Of monasteries and temples

Going to Armenia was expecting heaps of monastery excursions to do. Rightly so, it’s what we’re up to the minute our do-it-yourself tour commenced. But like what I’ve mentioned in my previous post, Armenians are extremely amiable and helpful by nature. Thank goodness for that it had eased out our journey bigtime, even with the absence of an official tour-guide.

Here’s an account of our first day in the region:

With the Monastery of Khor Virap in mind, my friends and I wanted to head out first to Artashat town. A few meters outside our hostel, I approached a guy to ask for some information and all of a sudden we were swarmed with spectators, I did feel like a celebrity! All of them attempted to help but frustratingly enough, English language is alien to them. It was messy but funny at the same time.

The metro station was just two blocks from our hostel so we managed to get there on foot while enjoying the Caucasus sun.  At first glance, the metro station appeared a bit creepy and had I pass by it on my own, there’s no way of me recognizing it as a train station. It looks abandoned and ruined. The subway interior reminded me of Paris, the eerie atmosphere and all. And the train had definitely gone squeaky and rusty through time.

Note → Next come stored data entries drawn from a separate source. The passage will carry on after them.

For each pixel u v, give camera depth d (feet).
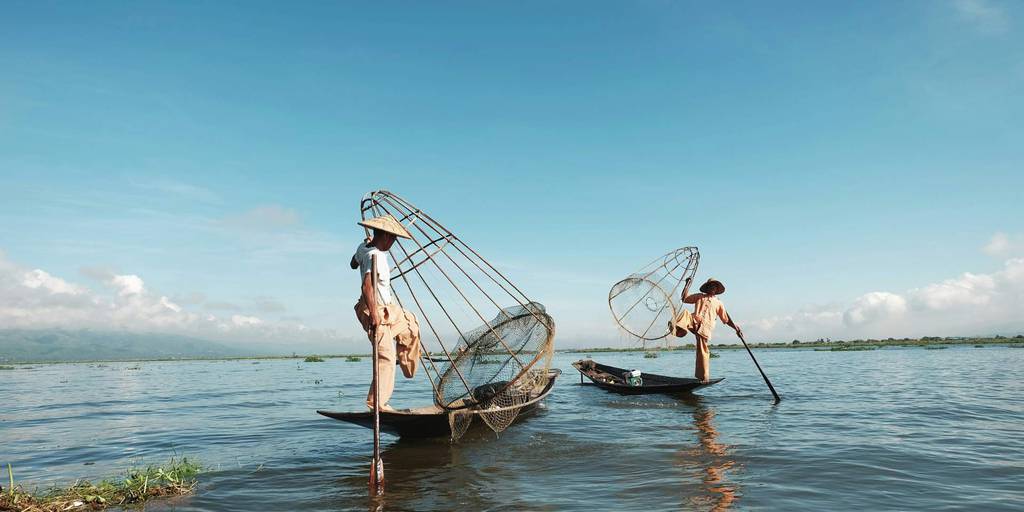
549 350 30.48
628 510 17.08
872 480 20.04
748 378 63.67
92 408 47.93
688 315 47.09
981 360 91.76
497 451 26.00
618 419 34.91
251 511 17.81
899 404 39.68
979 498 17.90
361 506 18.08
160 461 25.76
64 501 18.56
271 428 34.76
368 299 24.57
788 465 22.25
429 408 32.91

But don’t get me wrong! Because despite my seemingly dismal description, I honestly love the way everything is. I felt transported back to the Soviet era. Yes, I could smell history in it and it felt amazing! From the metro, we moved on searching for a local bus.

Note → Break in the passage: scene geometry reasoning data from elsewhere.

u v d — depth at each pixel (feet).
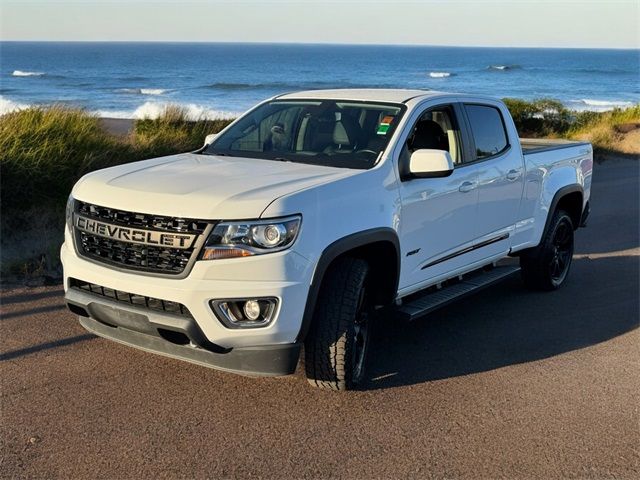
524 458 12.45
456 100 18.99
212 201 12.87
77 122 33.30
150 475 11.48
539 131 77.41
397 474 11.76
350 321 13.99
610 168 59.36
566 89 285.64
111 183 14.21
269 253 12.69
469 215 18.61
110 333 14.17
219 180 14.11
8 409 13.61
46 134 30.60
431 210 16.92
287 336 13.06
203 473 11.58
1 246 24.57
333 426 13.35
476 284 19.48
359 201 14.49
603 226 35.42
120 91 222.48
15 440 12.43
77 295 13.99
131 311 13.15
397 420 13.71
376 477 11.65
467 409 14.34
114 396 14.29
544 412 14.34
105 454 12.07
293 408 14.03
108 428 12.98
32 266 22.93
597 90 285.02
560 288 24.20
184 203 12.92
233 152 17.74
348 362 14.19
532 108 79.41
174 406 13.94
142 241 13.00
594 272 26.53
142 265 13.10
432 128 17.83
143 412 13.65
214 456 12.12
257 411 13.85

As foreseen, we struggled in communicating with the marshrutka (minibus) driver. The only chance we got away with misunderstanding was by being crazily animated – name all forms of non-verbal communication, we had it. It was painfully ridiculous, and we continued on like this for the entire trip. And by the way, the minibus was classic.

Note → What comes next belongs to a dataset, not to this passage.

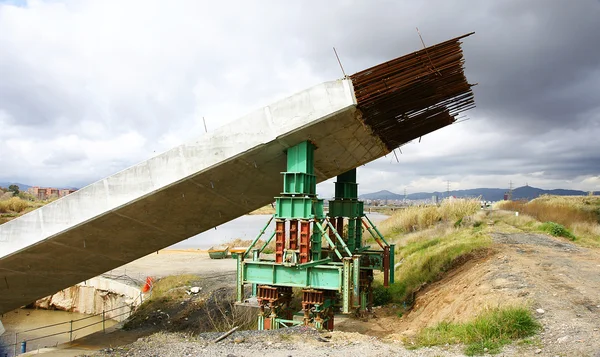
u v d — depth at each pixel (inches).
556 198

We were dropped off after about an hour however, we needed to walk a few meters more to reach the exact spot of the monastery. We reckoned why not show a thumb for a ride? After all, Armenia is popularly-known for hitchhiking. And boy, did we get the start of our hitchhiking streak. An absolute bliss!

Khor Virap Monastery was a spectacle on its own. In addition, it is close to the Turkish border and offers Armenia’s most splendid view of Mount Ararat, from which, according to the Holy Bible, Noah’s ark landed following the great flood.  Though it wasn’t the clearest of days, the perimeter of the ‘sacred mountain’ was still visible, providing a stunning backdrop to the already wonderful monastery. Upon exiting, the local shopowners/tenders insisted to offer us some refreshments ie water, ice cream, sunflower seeds and so on! Who wouldn’t accept gifts at their doorsteps?

As we still had ample of time left, we decided to proceed to the two UNESCO heritage sites – Garni Temple and Geghard Monastery – which took us another hour on the road.

The Hellenic style Garni Temple impressed! It was imposing and spoke of so much history. It couldn’t be anymore perfectly situated.  Truly a mind sweeper!  The temple was erected on the edge of a cliff, overlooking a refreshing stream – a picturesque ravine I must say. In the olden days it was the summer residence of Armenian kings and was a pre-Christian temple, honoring Mithra, the god of the sun.

Not so far away was the Geghard Monastery, another magnificent monument of medieval Armenian architecture. It was partly and literally carved out of a rocky mountain and it seemed to have been surrounded with caves of some sort. Mythology says the monastery was named after the legendary spear – geghard – (that pierced Christ) that was brought into one of the nearby cave monasteries.  We found ourselves climbing into a cliff trembling but were wowed at the incredible view presented before our very eyes. We just could not help but say our prayers of gratitude for such a wonderful opportunity! We lingered for a while and relished the rare moment!

We arrived back in the hostel knackered but enjoyed a quick rest and shower before taking off again for an evening sightseeing in the capital. We headed straight to the bustling Republic Square that showcased the well-talked dancing fountain. It seemed that the whole of Yerevan was out there enjoying the show – remarkably donned with 3-inch heels and sexy dresses – definitely looking like a big party place at night.

We sat down for dinner in an okay restaurant and not a minute had passed when a guy from the other table (whom I didn’t notice) tried to strike a conversation and as an SOP asked whether I’m Chinese, Japanese, or Korean. I am a Filipino for crying out loud! Eventually, Hayk (he said his name was) and his guy friend joined us. They looked unsuspecting so we warmly offered them the extra seats. We ate and spent the remainder of the night exchanging relevant information about each other’s culture. It was a remarkable evening spent with genuine acquaintances – the joys of traveling!